WHAT TO DO.
Reproduce nothing but the lines from the one containing "output logic Cout" to the end of the records below, each exactly as written.

-=-=-

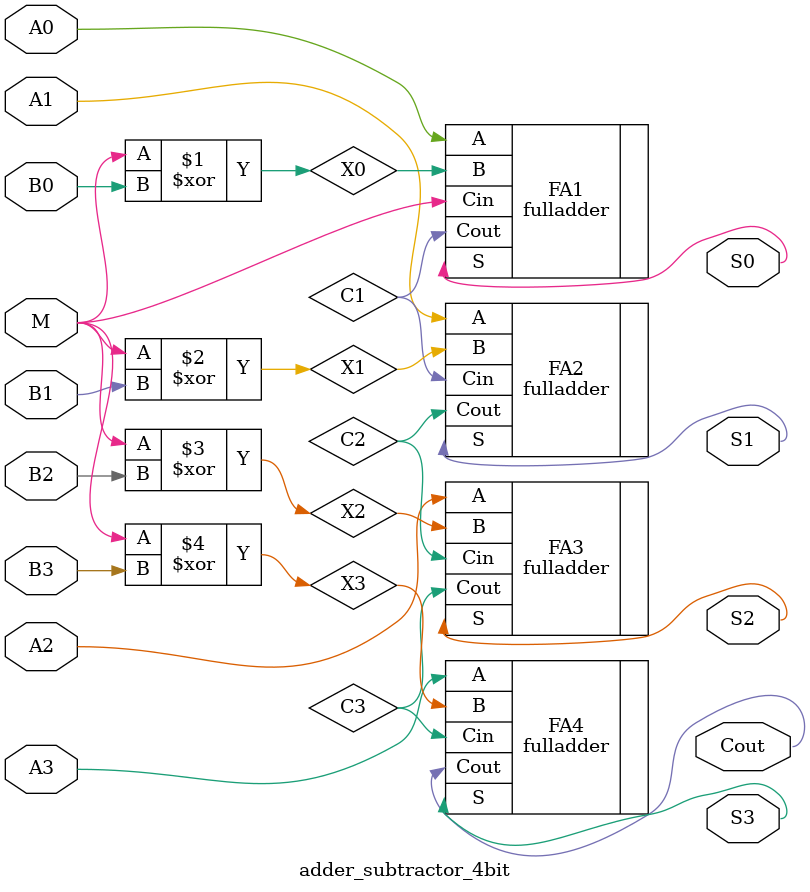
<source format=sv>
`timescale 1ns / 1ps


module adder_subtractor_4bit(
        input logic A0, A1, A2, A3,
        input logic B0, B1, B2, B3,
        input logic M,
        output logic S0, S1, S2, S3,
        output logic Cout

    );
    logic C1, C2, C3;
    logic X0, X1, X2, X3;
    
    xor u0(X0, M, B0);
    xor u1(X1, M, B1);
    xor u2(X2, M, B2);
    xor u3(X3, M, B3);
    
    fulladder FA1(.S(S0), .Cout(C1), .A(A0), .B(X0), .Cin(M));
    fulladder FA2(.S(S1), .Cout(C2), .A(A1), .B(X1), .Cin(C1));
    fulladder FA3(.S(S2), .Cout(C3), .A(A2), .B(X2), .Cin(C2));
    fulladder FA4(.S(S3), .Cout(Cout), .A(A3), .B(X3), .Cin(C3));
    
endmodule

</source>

-=-=-

RESPONSE BELOW.
        output logic Cout

    );
    logic C1, C2, C3;
    logic X0, X1, X2, X3;
    
    xor u0(X0, M, B0);
    xor u1(X1, M, B1);
    xor u2(X2, M, B2);
    xor u3(X3, M, B3);
    
    fulladder FA1(.S(S0), .Cout(C1), .A(A0), .B(X0), .Cin(M));
    fulladder FA2(.S(S1), .Cout(C2), .A(A1), .B(X1), .Cin(C1));
    fulladder FA3(.S(S2), .Cout(C3), .A(A2), .B(X2), .Cin(C2));
    fulladder FA4(.S(S3), .Cout(Cout), .A(A3), .B(X3), .Cin(C3));
    
endmodule

</source>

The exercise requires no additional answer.